## [Tasks and exercises]
(A) Reproduce the passage about the April movie rankings from "The bottom slot?" up to and including "speaking Spanish throughout.".
(B) Summarize the passage about the April movie rankings in two sentences.

── Passage shown

When I stopped reviewing movies for All Movie Guide last November, I suspected that the quality of the movies I watched would improve overall. But I didn't expect to basically stop seeing movies that stink. And movies that stink are an essential part of the many-splendored experience of watching movies.

The end of April rolled around earlier this week, so it was time for the ritual again. I saw only 12 new movies in April, in part because I watched nearly that many movies on repeat viewing (I've been binging a little lately) and in part because it's the beginning of the baseball season, so my attention is diverted.

The top movie was easy. As I discussed on Tuesday, I saw one of the first 5-star movies I've seen in a long time, The Passion of Joan of Arc. So that easily claimed the top spot for the month.

The bottom slot? It went to the Will Ferrell/Gael Garcia Bernal/Diego Luna mexploitation film Casa de Mi Padre, a film I gave only a marginal thumbs down. In fact, I had convinced myself to give it 3 stars out of 5 on Letterboxd, only to gain some toughness at the last moment and knock it down to 2.5. But there are a lot of things I respect about that movie, including the fact that the whole thing (excepting a few lines by Nick Offerman) is in Spanish, which means that Ferrell commits to speaking Spanish throughout.

Here, I'll show you the other contenders and the star ratings I gave them on Letterboxd:

4/3 - The Hunger Games - 3.5 stars
4/7 - OSS 117: Cairo, Nest of Spies - 4 stars
4/14 - Marwencol - 4.5 stars
4/14 - The Big Year - 3 stars
4/17 - The Cabin in the Woods - 4 stars
4/19 - Day of Wrath - 4 stars
4/22 - The Tempest - 3 stars
4/25 - Bunny and the Bull - 4 stars
4/27 - 21 Jump Street - 4 stars
4/30 - Ordet - 4.5 stars

So maybe I just had a really good month. My Getting Acquainted series was with a director (Carl Theodor Dreyer) I ended up really loving. I saw a surprisingly good documentary (Marwencol) and a couple unexpectedly delightful comedies (OSS 117, 21 Jump Street). And I saw only 12 new films. It's not such a stretch to say you liked 11 of a given 12 films you see, especially since most people try to watch movies they think they'll like. And now that I'm not writing reviews, I'm more like "most people."

But in situations like this, especially given my prior and hopefully future job as a working critic, I always wonder if I'm going soft. Would I have ranked some of these films more harshly in the past? Let's take The Tempest. In many ways, it was not a very successful film. But I enjoyed a number of the performances and really dug the visual style that Julie Taymor brought to it. But Taymor always brings plenty of visual style. Does this mean that I have to give all of her movies that minimum 3-star "passing grade"?

────
── Data listing

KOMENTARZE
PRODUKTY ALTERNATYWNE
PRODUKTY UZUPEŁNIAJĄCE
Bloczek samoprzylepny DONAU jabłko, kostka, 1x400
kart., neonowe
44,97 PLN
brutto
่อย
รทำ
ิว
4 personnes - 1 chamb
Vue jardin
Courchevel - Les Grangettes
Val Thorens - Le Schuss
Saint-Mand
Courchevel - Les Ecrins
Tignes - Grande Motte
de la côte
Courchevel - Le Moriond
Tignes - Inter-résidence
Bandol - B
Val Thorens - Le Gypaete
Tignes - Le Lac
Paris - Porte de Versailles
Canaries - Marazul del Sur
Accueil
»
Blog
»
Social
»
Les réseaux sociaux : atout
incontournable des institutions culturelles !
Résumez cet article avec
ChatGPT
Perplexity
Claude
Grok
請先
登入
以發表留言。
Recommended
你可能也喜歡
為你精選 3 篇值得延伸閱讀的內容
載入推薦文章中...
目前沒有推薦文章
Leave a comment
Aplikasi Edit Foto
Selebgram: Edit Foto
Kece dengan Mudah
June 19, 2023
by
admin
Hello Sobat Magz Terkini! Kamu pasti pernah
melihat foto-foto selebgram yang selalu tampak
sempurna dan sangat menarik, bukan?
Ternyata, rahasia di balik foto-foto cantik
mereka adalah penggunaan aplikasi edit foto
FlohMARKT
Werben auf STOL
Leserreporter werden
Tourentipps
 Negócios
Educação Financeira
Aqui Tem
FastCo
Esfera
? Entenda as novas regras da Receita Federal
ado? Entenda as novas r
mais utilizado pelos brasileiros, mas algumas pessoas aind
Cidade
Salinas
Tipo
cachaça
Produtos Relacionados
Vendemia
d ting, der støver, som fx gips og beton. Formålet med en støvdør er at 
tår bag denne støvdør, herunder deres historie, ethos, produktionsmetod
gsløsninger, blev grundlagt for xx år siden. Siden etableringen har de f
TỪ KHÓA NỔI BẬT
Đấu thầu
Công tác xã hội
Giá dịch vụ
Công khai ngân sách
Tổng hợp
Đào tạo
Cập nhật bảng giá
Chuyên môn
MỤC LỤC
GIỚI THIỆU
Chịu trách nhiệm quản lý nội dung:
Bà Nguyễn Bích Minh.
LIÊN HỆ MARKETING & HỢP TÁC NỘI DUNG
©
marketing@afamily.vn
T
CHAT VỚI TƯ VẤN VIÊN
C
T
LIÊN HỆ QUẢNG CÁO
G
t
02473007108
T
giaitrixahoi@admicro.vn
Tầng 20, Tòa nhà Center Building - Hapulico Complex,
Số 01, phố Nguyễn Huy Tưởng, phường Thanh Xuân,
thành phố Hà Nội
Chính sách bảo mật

────

## [Results by task]
(A)
The bottom slot? It went to the Will Ferrell/Gael Garcia Bernal/Diego Luna mexploitation film Casa de Mi Padre, a film I gave only a marginal thumbs down. In fact, I had convinced myself to give it 3 stars out of 5 on Letterboxd, only to gain some toughness at the last moment and knock it down to 2.5. But there are a lot of things I respect about that movie, including the fact that the whole thing (excepting a few lines by Nick Offerman) is in Spanish, which means that Ferrell commits to speaking Spanish throughout.

(B) After stopping movie reviews for All Movie Guide, the writer ranked the 12 new movies seen in April, putting The Passion of Joan of Arc at the top and Casa de Mi Padre at the bottom, though that film got only a marginal thumbs down. With the other films earning 3 to 4.5 stars on Letterboxd, the writer wonders whether the ratings show a critic going soft and points to The Tempest as an example.